TASK REQUIREMENTS ▸
Each line below from the one containing "41: (237, 159)" through the one containing "50: (314, 343)" should be output exactly as it stands, and no other line should appear.

LISTED ENTRIES ▸
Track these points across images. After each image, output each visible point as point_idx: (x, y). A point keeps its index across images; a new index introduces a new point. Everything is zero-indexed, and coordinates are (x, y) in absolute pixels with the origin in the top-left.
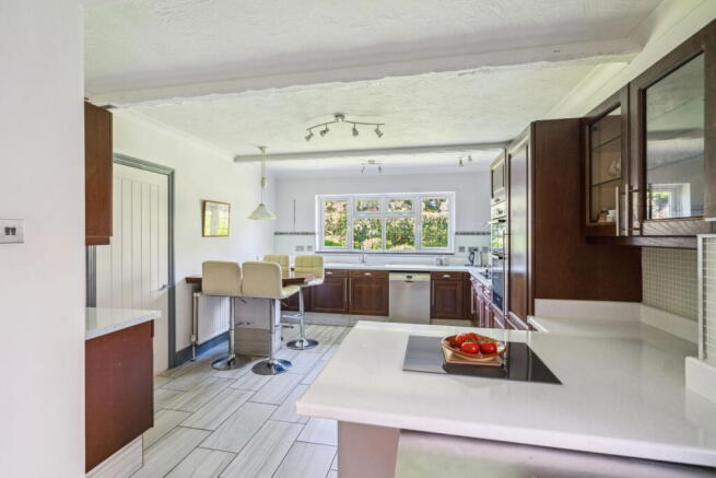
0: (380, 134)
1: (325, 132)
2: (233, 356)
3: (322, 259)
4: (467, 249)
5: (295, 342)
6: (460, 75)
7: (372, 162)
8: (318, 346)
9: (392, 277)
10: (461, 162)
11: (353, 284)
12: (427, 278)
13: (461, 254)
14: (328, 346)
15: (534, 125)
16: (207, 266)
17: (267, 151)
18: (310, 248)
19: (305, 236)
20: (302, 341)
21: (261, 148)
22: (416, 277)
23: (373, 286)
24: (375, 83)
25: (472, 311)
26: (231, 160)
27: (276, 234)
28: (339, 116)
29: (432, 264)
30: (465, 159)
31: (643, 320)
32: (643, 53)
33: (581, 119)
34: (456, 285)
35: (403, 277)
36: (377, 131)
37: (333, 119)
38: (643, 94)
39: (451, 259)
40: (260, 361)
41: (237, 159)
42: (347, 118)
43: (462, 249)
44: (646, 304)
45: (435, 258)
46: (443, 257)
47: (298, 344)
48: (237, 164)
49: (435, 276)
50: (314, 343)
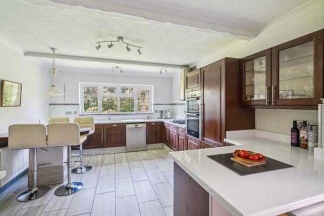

==

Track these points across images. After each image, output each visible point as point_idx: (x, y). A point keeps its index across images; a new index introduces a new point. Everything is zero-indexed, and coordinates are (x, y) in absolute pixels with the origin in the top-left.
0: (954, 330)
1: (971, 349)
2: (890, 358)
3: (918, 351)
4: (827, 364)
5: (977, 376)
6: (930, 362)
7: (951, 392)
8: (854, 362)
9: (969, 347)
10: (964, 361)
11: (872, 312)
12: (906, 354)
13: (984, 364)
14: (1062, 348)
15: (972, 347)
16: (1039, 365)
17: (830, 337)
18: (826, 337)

ANSWER TO THE EXERCISE ▸
41: (237, 159)
42: (347, 118)
43: (462, 249)
44: (646, 304)
45: (435, 258)
46: (443, 257)
47: (298, 344)
48: (237, 164)
49: (435, 276)
50: (314, 343)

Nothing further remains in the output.